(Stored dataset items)
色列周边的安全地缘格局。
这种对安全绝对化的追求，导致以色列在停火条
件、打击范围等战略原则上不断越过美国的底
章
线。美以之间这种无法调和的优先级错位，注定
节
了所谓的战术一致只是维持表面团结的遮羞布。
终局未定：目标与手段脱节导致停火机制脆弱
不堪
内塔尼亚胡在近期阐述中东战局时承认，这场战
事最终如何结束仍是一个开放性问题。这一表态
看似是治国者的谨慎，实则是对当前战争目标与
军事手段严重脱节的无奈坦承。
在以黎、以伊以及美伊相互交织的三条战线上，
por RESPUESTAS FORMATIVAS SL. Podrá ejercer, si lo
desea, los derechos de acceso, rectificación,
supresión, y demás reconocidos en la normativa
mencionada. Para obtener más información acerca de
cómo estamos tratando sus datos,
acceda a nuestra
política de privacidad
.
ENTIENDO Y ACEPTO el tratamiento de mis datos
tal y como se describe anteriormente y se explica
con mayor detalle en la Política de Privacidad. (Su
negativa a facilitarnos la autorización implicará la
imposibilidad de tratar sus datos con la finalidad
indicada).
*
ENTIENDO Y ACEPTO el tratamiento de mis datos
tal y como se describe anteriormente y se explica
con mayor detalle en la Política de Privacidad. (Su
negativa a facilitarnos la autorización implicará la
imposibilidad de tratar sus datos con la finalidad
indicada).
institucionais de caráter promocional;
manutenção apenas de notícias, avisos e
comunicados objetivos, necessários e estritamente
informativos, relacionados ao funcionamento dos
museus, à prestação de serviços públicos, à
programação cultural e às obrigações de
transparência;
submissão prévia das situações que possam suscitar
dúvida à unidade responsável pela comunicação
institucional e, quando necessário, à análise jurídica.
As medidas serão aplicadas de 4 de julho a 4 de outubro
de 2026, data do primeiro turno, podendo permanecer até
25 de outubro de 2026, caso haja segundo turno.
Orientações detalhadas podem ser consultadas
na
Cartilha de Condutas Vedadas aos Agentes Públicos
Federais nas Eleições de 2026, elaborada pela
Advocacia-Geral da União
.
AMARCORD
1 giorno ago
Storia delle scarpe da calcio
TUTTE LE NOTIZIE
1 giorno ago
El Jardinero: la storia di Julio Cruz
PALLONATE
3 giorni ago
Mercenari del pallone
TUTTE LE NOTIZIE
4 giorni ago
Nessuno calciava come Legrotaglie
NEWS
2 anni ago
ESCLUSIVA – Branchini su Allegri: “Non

**Task instructions:** Pull every line of text from the records above and reproduce each one unchanged, keeping the original order.

**Problem solution:**
色列周边的安全地缘格局。
这种对安全绝对化的追求，导致以色列在停火条
件、打击范围等战略原则上不断越过美国的底
章
线。美以之间这种无法调和的优先级错位，注定
节
了所谓的战术一致只是维持表面团结的遮羞布。
终局未定：目标与手段脱节导致停火机制脆弱
不堪
内塔尼亚胡在近期阐述中东战局时承认，这场战
事最终如何结束仍是一个开放性问题。这一表态
看似是治国者的谨慎，实则是对当前战争目标与
军事手段严重脱节的无奈坦承。
在以黎、以伊以及美伊相互交织的三条战线上，
por RESPUESTAS FORMATIVAS SL. Podrá ejercer, si lo
desea, los derechos de acceso, rectificación,
supresión, y demás reconocidos en la normativa
mencionada. Para obtener más información acerca de
cómo estamos tratando sus datos,
acceda a nuestra
política de privacidad
.
ENTIENDO Y ACEPTO el tratamiento de mis datos
tal y como se describe anteriormente y se explica
con mayor detalle en la Política de Privacidad. (Su
negativa a facilitarnos la autorización implicará la
imposibilidad de tratar sus datos con la finalidad
indicada).
*
ENTIENDO Y ACEPTO el tratamiento de mis datos
tal y como se describe anteriormente y se explica
con mayor detalle en la Política de Privacidad. (Su
negativa a facilitarnos la autorización implicará la
imposibilidad de tratar sus datos con la finalidad
indicada).
institucionais de caráter promocional;
manutenção apenas de notícias, avisos e
comunicados objetivos, necessários e estritamente
informativos, relacionados ao funcionamento dos
museus, à prestação de serviços públicos, à
programação cultural e às obrigações de
transparência;
submissão prévia das situações que possam suscitar
dúvida à unidade responsável pela comunicação
institucional e, quando necessário, à análise jurídica.
As medidas serão aplicadas de 4 de julho a 4 de outubro
de 2026, data do primeiro turno, podendo permanecer até
25 de outubro de 2026, caso haja segundo turno.
Orientações detalhadas podem ser consultadas
na
Cartilha de Condutas Vedadas aos Agentes Públicos
Federais nas Eleições de 2026, elaborada pela
Advocacia-Geral da União
.
AMARCORD
1 giorno ago
Storia delle scarpe da calcio
TUTTE LE NOTIZIE
1 giorno ago
El Jardinero: la storia di Julio Cruz
PALLONATE
3 giorni ago
Mercenari del pallone
TUTTE LE NOTIZIE
4 giorni ago
Nessuno calciava come Legrotaglie
NEWS
2 anni ago
ESCLUSIVA – Branchini su Allegri: “Non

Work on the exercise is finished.